The pointer 10 events enable a variety of applications. The user may deliver a presentation (e.g., Microsoft® PowerPoint® slides) without physically interacting with his/her computer 12. By pressing virtual buttons (using either a laser pointer, pointing stick or finger), the user could change slides, activate animations or follow hyperlinks while focusing on the presentation area and audience. Additionally, the user can use the presentation area as a virtual sketchpad or drafting table and draw shapes using a laser pointer or his/her finger. In the context of a presentation, the user would be able to make freehand annotations or easily highlight regions on a slide. More structured
interactions, such as dragging and dropping virtual objects, are also possible. Further, the present invention also works with standard desktop monitors and notebook screens. By providing the computer 12 with a camera 16 that looks at its own display device, virtual touch-screens that require no hardware modification of the display device are enabled. It is envisioned that multiple projection surfaces 14 may be used, with each projection surface 14 having a camera 16 aimed at the projection surface 14. Additionally, the projection surface 14 may be a presentation screen, whitewalls or any other suitable projection surface 14. Further, the computer 12 display may be a CRT monitor or a flat-panel display having the camera 16 aimed directly at the computer 12 display. In this manner, the computer 12 display becomes the projection surface 14.

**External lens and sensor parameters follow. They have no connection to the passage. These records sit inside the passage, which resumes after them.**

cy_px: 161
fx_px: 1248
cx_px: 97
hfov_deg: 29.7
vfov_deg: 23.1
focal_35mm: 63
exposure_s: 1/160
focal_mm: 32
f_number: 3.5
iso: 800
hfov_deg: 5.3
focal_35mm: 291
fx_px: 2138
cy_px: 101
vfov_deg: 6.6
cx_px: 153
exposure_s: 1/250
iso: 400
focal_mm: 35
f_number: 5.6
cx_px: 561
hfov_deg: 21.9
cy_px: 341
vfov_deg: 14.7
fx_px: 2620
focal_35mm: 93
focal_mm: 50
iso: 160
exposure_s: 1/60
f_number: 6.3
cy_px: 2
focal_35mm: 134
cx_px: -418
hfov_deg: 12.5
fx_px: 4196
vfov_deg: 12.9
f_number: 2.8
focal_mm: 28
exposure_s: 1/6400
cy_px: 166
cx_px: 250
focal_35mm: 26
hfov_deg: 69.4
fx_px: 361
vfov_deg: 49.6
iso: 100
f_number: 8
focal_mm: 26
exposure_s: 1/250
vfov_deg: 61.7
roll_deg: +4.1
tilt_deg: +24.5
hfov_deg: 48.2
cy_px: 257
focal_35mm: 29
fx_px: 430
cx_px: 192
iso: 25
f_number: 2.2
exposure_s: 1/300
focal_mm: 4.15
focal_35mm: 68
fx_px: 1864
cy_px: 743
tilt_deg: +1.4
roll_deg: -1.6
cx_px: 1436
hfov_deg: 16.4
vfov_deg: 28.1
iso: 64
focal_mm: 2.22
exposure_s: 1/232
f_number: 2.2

The user may use a pointer 10 that creates light, either within or outside the human visual spectrum, which may include laser pointers, rods, telescoping pointers with illuminated tips, pointers with reflective tips or a rod with a highly visible tip. Absent such a pointer 10, the user may create the pointer targeted point 20 by interposing an object between the camera 16 and projection surface 14. Similarly, the pointer 10 actions are created from shadows formed by this opaque object between the projector 18 and the projection surface 14.

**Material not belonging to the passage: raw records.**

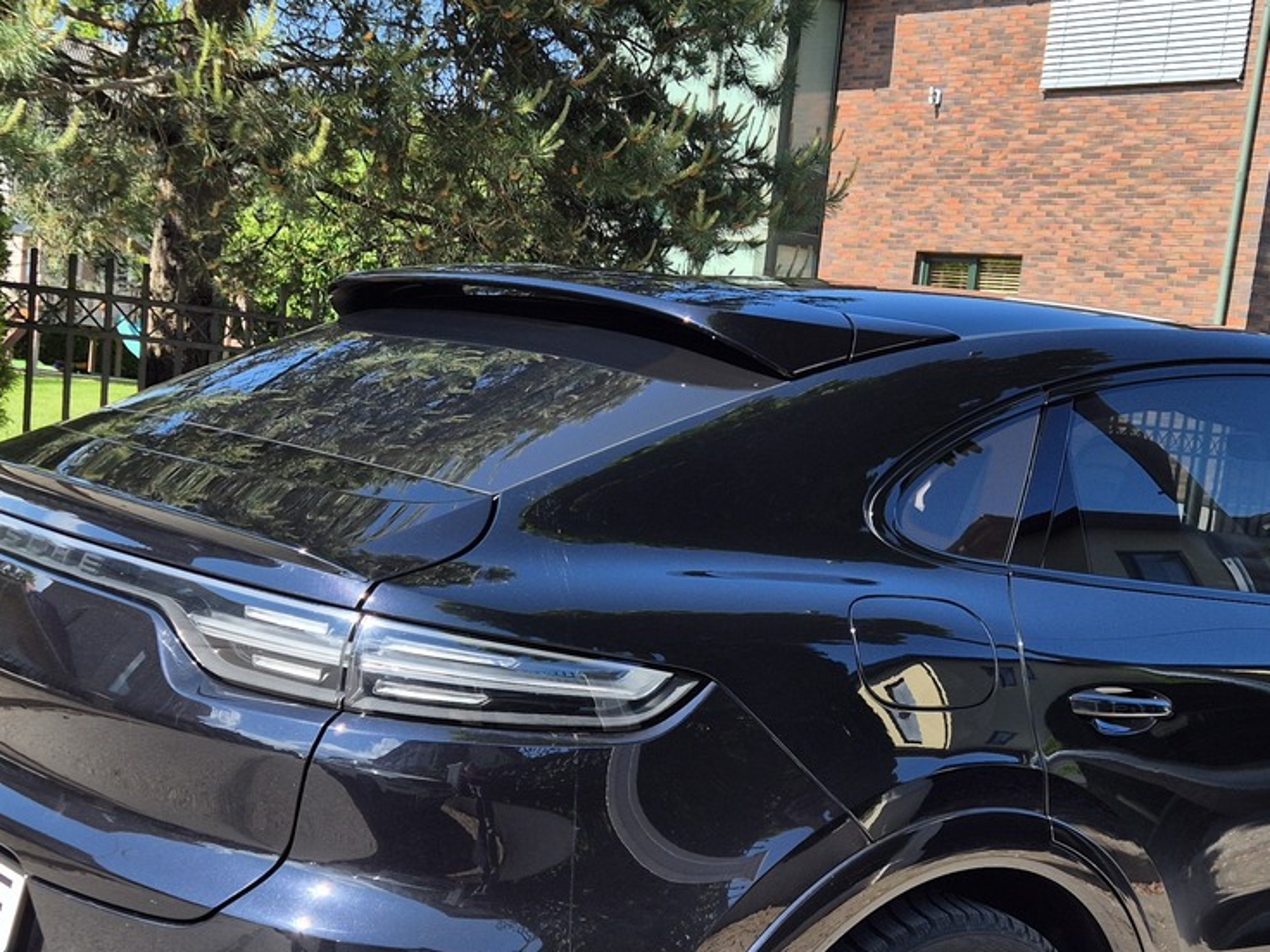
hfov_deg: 37.8
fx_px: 1834
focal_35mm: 50
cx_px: 846
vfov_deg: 28.9
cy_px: 647
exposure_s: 1/844
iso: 25
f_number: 1.8
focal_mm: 5.4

When combined with other technologies, such as speech recognition, the present invention could enable entry of text while the user is away from the keyboard. Such an extension may be suitable for classroom use and in collaborative environments where several users could share a large work space. Overall, the present invention is a computer-controlled, vision-based mapping system between pointer 10 actions and projected images.

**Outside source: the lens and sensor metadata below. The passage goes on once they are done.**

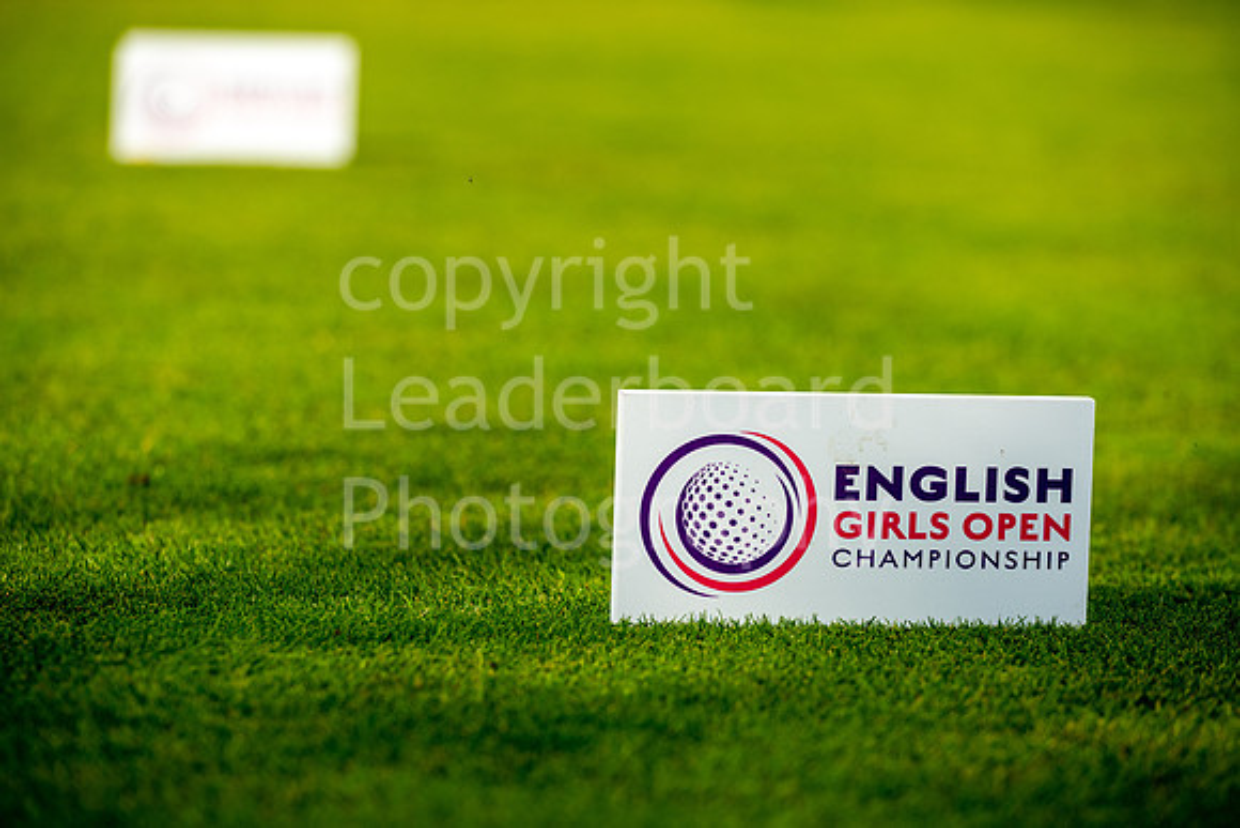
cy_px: 414
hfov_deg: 10.3
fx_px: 6890
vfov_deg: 6.9
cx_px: 620
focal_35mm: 200
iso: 125
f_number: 5.6
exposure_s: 1/1000
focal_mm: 200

The invention itself, both as to its construction and its method of operation, together with the additional objects and advantages thereof, will best be understood from the previous description of specific embodiments when read in connection with the accompanying drawings. Although the specific description of the herein disclosed invention has been described in detail above, it may be appreciated that those skilled in the art may make other modifications and changes in the invention disclosed above without departing from the spirit and scope thereof.